____ Data supplied

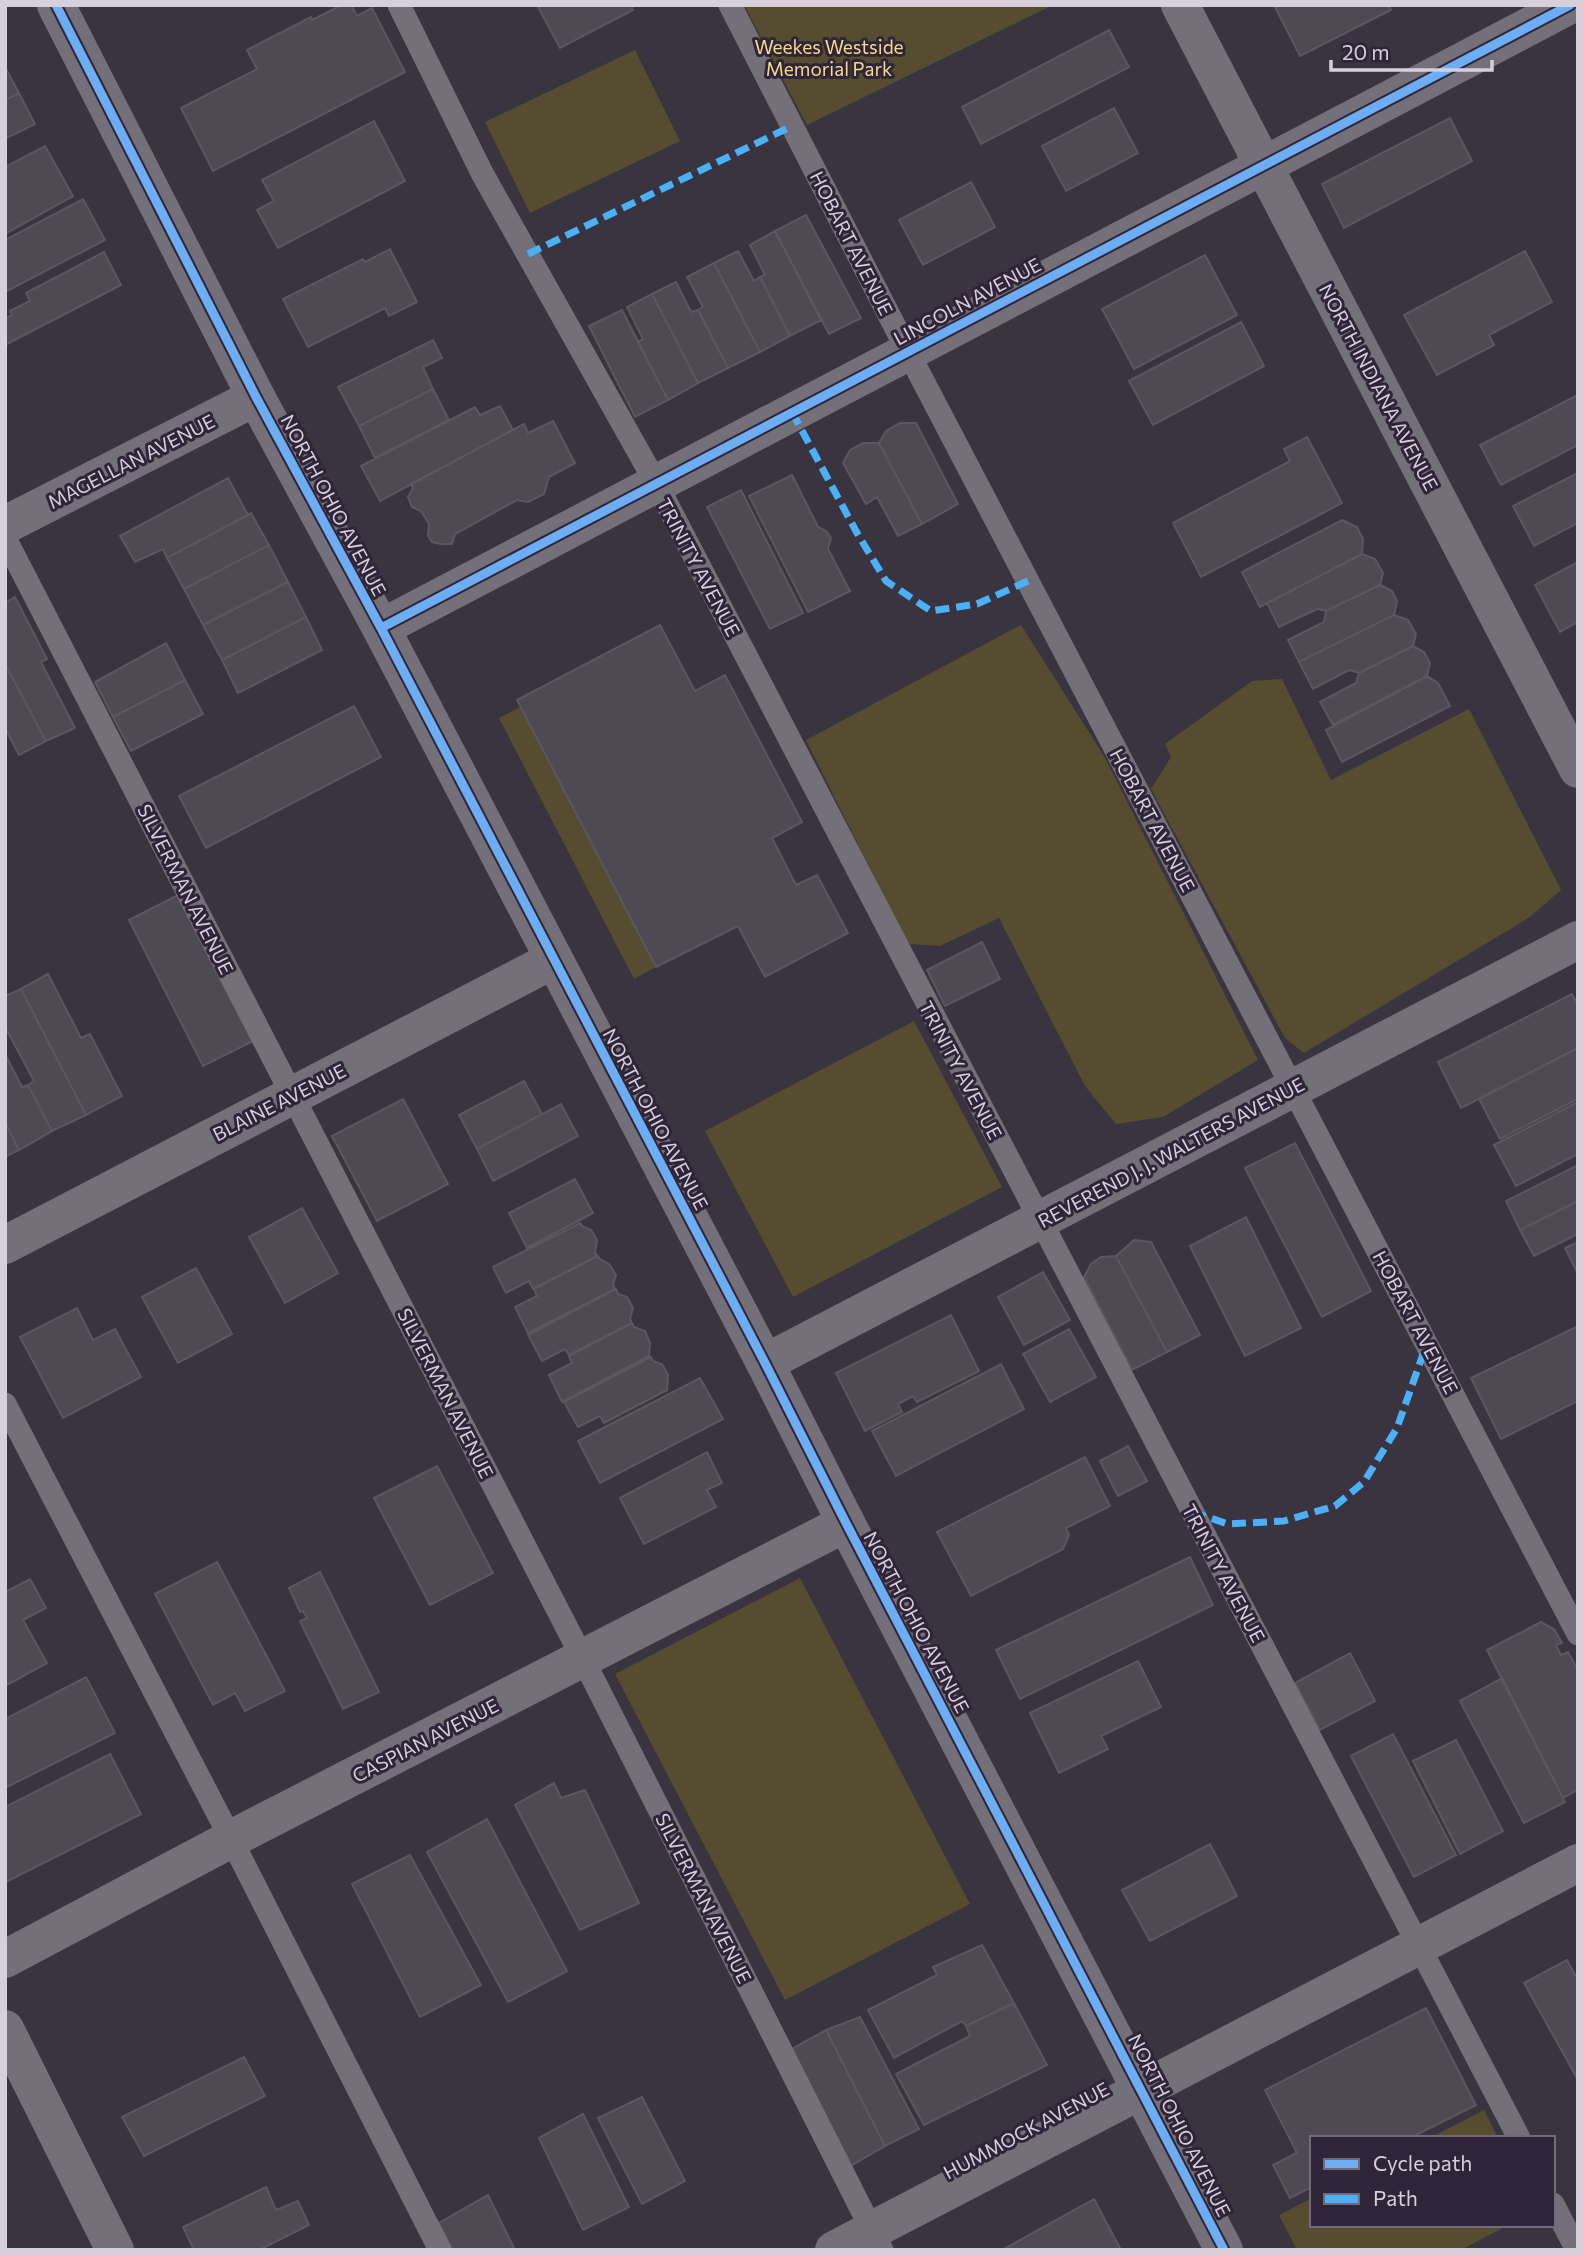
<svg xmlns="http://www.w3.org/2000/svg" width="1583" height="2255" font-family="Commissioner,sans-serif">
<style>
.green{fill:#564d31}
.building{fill:#4e4a53;stroke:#5b5761;stroke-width:2}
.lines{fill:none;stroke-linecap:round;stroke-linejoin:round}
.service{stroke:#747079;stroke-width:23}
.minor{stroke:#747079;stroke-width:38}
.tertiary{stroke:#747079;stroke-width:38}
.quiet{stroke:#4cb0f7;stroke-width:7;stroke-dasharray:14 7;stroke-linecap:butt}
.cycleway-casing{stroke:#302538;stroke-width:13}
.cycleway{stroke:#6dadf4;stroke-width:9}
.labels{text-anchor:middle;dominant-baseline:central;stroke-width:6;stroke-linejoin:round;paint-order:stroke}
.park-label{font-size:19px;fill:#f3db89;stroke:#302538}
.street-label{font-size:19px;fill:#d6d0dd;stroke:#302538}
</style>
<rect width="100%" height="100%" fill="#39343f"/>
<path class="green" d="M744,5H1053L807,125Z
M635,50L680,141L530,213L485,122Z
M1021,625L1104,756L1258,1060L1163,1117L1116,1124L1085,1086L999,918L940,946L908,944L806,740Z
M1282,679L1331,780L1469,709L1561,890L1530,917L1304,1053L1285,1038L1151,789L1171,757L1165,744L1252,681Z
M522,706L656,967L634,979L499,718Z
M914,1021L1002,1187L793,1297L705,1131Z
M800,1578L970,1904L785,2000L615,1674Z
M1484,2110L1498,2138H1430Z
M1312,2198V2225H1508L1461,2250H1297L1279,2215Z"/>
<path class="building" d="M342,5H351L357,16L372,8L405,72L213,171L181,108L257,69L247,50L311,17L312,20Z
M537,5H631L633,10L560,48Z
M1274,5H1388L1391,10L1300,56Z
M1109,30L1129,67L981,144L962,107Z
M5,67L19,93L5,100Z
M19,93L35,124L5,139V100Z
M1114,108L1138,153L1066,191L1042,146Z
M1450,118L1472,161L1344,228L1322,184Z
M374,121L405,181L278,248L257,210L274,201L262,180Z
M45,146L73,196L5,234V167Z
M971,182L995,227L923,265L899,220Z
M83,199L105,240L5,292V240Z
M806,215L861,318L829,334L775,231Z
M775,231L821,320L790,336L760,277L765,275L750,245Z
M390,249L417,302L389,316L385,308L308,347L283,299L363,259L365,262Z
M738,251L754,281L760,277L790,336L760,352L714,263Z
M1525,251L1552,302L1489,335L1494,345L1437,375L1404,315Z
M104,252L121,285L5,345V319L12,315L10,311L30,301L26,293Z
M1205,255L1237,315L1134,369L1102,309Z
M714,263L760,352L728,368L698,310L703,307L687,277Z
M676,282L691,312L698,310L728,368L698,383L652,294Z
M652,294L698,383L668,400L638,342L643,339L627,307Z
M622,310L668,400L635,417L589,326Z
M1241,322L1264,366L1153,425L1129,381Z
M433,340L442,358L423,367L433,389L359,426L338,387Z
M433,389L449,420L375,458L359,426Z
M1578,395V445L1501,485L1480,445Z
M500,406L513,430L380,501L361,466L475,407L480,415Z
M553,421L575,463L549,477L544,494L528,502L517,500L455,534L452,544H441L432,542L428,536L429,524L421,511L412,507L408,497L413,488L411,484L524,424L528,433Z
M900,423H916L958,504L922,524L879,443L886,431Z
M1307,437L1342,503L1201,577L1173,523L1290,461L1284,449Z
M863,443H879L922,524L898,536L877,497L866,504L843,463L850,450Z
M1578,473V523L1534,546L1513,506Z
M792,475L818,527L826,531L831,538L828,549L850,591L808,612L749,496Z
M228,478L248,515L167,558L163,549L135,562L120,536Z
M741,490L803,613L770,629L707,507Z
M251,513L269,545L184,589L167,558Z
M1342,520L1357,527L1363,539L1362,554L1260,607L1242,572Z
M269,545L288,582L203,625L184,589Z
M1362,554L1375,559L1383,573L1380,585L1326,611L1317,609L1279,627L1267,603Z
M1578,562V622L1560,632L1535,585Z
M288,582L306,617L222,660L203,625Z
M1380,585L1392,591L1397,601L1394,615L1299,662L1288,640L1324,622L1326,611Z
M15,597L47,659L41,662L75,728L46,741L5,664V603Z
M1394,615L1408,620L1416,634L1413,646L1359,673L1349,670L1313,689L1299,662Z
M306,617L322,650L238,693L222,660Z
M660,625L695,691L725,675L802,822L772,838L796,885L817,875L848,933L765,977L738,926L656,967L517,700Z
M166,643L185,680L113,717L95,682Z
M1413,646L1424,652L1430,663L1427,676L1333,725L1320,702L1356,683L1359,673Z
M5,664L46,741L19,755L5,728Z
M1427,676L1438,683L1450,706L1342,762L1326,730Z
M185,680L203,714L131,751L113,717Z
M354,706L381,757L206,848L179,796Z
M178,895L253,1041L203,1066L129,920Z
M982,942L1000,979L945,1006L927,970Z
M48,974L81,1038L90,1034L122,1096L86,1115L21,989Z
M21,989L86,1115L52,1131L28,1085L34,1081L5,1027V996Z
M1572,994L1578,1005V1048L1461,1108L1438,1062Z
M1578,1048V1099L1500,1139L1479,1099Z
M5,1054L22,1087L28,1085L52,1131L19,1150L5,1122Z
M524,1081L542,1114L477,1149L459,1115Z
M403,1099L448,1184L377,1221L332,1136Z
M1578,1102V1154L1516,1186L1494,1145Z
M561,1104L578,1136L493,1181L477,1149Z
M5,1122L19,1150L5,1157Z
M1295,1143L1371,1291L1322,1317L1245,1168Z
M1578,1165V1201L1520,1230L1506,1201Z
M575,1179L593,1213L527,1248L509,1213Z
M1578,1201V1234L1534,1256L1520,1230Z
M302,1208L338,1273L285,1303L249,1237Z
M1246,1217L1301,1328L1245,1356L1190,1246Z
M580,1223L582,1226L591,1230L597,1240L595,1252L597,1256L533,1289L529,1281L506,1293L493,1267Z
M1134,1240L1151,1242L1200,1335L1167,1352L1116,1256Z
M1578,1242V1274L1565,1248Z
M598,1256L600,1259L609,1264L616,1275L613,1284L615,1289L528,1333L515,1307L537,1296L534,1289Z
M1116,1256L1167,1352L1132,1370L1084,1277L1091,1264L1101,1257Z
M196,1268L232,1334L178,1363L142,1297Z
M1043,1272L1070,1320L1024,1345L998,1297Z
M616,1289L618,1294L627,1297L633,1308L630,1319L632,1323L569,1355L565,1349L542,1361L528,1335Z
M77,1308L93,1340L115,1329L141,1377L63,1418L20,1337Z
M951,1315L979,1371L917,1402L913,1396L898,1404L902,1412L865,1431L836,1373Z
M632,1323L634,1327L645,1331L650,1343L649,1356L562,1402L549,1375L572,1363L569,1356Z
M1578,1326V1401L1501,1439L1471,1378Z
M1069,1329L1096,1377L1050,1402L1023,1354Z
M651,1357L653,1361L662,1364L668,1375L667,1390L604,1423L600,1416L578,1427L564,1402Z
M1001,1364L1024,1409L896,1476L872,1431Z
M700,1378L723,1419L600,1483L578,1441Z
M1128,1446L1147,1481L1118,1496L1100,1461Z
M707,1452L722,1483L707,1490L716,1507L644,1544L620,1498Z
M1085,1457L1110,1506L1066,1528L1069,1535L1063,1549L971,1596L937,1532Z
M437,1466L493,1573L430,1605L374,1498Z
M1190,1557L1213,1605L1020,1699L996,1650Z
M217,1562L285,1691L245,1711L235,1693L213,1705L155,1594Z
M320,1572L379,1692L343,1709L300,1621L307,1618L303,1611L300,1612L289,1588Z
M30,1579L46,1608L23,1620L47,1663L5,1686V1592Z
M1541,1622L1554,1629L1562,1643L1556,1645L1561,1655L1568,1652L1578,1670V1790L1563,1798L1487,1650Z
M1350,1653L1375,1701L1320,1730L1295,1683Z
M1138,1661L1161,1707L1101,1736L1108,1749L1059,1773L1030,1713Z
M86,1677L115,1733L5,1788V1719Z
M1502,1678L1565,1802L1524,1823L1460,1701Z
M1393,1734L1456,1855L1414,1877L1351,1756Z
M1456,1740L1503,1831L1460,1854L1413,1761Z
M110,1754L141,1814L6,1882L5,1807Z
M554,1783L561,1798L585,1790L639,1903L580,1930L515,1805Z
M487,1819L567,1971L508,2002L427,1852Z
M1210,1844L1237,1896L1150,1941L1122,1890Z
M410,1855L481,1985L420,2017L352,1884Z
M982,1945L1014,2003L966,2026L962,2021L894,2058L868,2010L937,1975L933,1967Z
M1567,1960L1578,1980V2080L1524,1983Z
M1014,2003L1047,2065L924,2125L896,2074L970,2036L966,2026Z
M1426,2008L1476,2105L1410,2138H1312V2187L1290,2198L1273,2165L1297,2153L1265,2090Z
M860,2017L919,2129L885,2146L826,2030Z
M826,2030L885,2146L850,2166L792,2049Z
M244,2057L265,2096L144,2156L122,2117Z
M642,2097L685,2181L642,2204L598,2118Z
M583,2114L629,2207L583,2230L539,2138Z
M266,2187L276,2210L298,2201L309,2225L259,2250H194L183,2227Z
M488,2195L515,2250H453L439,2223Z
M1094,2199L1121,2250H1002Z"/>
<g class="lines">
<path class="service" d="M399,5L482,173L656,483L1519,2138
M730,5L908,352L1578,1634
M5,538L583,1659L882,2250
M5,1404L231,1839L440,2250
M1553,2204L1577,2250"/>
<path class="minor" d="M5,525L256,397
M381,628L1570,5
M5,1245L553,960
M765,1363L1578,940
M5,1959L231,1839L846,1523
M5,2029L115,2250
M834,2250L1578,1863"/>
<path class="tertiary" d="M56,5L256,397L381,628L765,1363L846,1523L1224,2250
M1180,5L1578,769"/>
<path class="quiet" d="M528,254L792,126
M792,412L857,533L886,581L931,611L977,604L1028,581
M1192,1512L1228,1524L1284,1521L1335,1506L1364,1482L1397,1428L1427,1343"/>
<defs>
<path id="cycleway" d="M56,5L256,397L381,628L765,1363L846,1523L1224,2250
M381,628L1570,5"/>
</defs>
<use href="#cycleway" class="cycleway-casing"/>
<use href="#cycleway" class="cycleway"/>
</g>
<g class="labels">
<g class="park-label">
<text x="829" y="46">Weekes Westside<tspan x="829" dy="22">Memorial Park</tspan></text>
</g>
<g class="street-label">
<text transform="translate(852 243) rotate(63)">HOBART AVENUE</text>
<text transform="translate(967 301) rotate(-28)">LINCOLN AVENUE</text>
<text transform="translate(1379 387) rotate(62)">NORTH INDIANA AVENUE</text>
<text transform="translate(131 461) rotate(-27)">MAGELLAN AVENUE</text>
<text transform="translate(334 505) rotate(62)">NORTH OHIO AVENUE</text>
<text transform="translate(699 567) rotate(62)">TRINITY AVENUE</text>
<text transform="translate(1153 820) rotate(62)">HOBART AVENUE</text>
<text transform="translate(186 889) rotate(63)">SILVERMAN AVENUE</text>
<text transform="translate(961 1070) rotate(62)">TRINITY AVENUE</text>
<text transform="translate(279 1102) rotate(-27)">BLAINE AVENUE</text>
<text transform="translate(656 1119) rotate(62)">NORTH OHIO AVENUE</text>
<text transform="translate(1171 1152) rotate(-28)">REVEREND J. J. WALTERS AVENUE</text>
<text transform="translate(1416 1322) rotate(62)">HOBART AVENUE</text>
<text transform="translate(446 1393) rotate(63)">SILVERMAN AVENUE</text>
<text transform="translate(1224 1573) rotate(62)">TRINITY AVENUE</text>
<text transform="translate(917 1622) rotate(62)">NORTH OHIO AVENUE</text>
<text transform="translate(425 1740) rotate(-27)">CASPIAN AVENUE</text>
<text transform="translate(704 1898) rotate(63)">SILVERMAN AVENUE</text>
<text transform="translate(1180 2125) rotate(63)">NORTH OHIO AVENUE</text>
<text transform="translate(1026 2130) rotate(-28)">HUMMOCK AVENUE</text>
</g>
</g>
<rect width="1583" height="2255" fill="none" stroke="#d6d0dd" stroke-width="14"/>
<rect x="1310" y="2136" width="245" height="91" fill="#302538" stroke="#72697a" stroke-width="2"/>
<rect x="1324" y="2159" width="35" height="10" fill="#6dadf4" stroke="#72697a" stroke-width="2"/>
<text x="1373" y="2171" font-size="21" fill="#d6d0dd">Cycle path</text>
<rect x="1324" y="2194" width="35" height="10" fill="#4cb0f7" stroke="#72697a" stroke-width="2"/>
<text x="1373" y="2206" font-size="21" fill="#d6d0dd">Path</text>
<path d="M1331 60v10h161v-10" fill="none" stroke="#d6d0dd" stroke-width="3.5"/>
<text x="1342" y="60" font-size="21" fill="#d6d0dd" stroke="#302538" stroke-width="5" paint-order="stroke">20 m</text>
</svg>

________

The problem:
Check each line of the records for "lines" and copy the ones that contain it.

Exercise result:
.lines{fill:none;stroke-linecap:round;stroke-linejoin:round}
<g class="lines">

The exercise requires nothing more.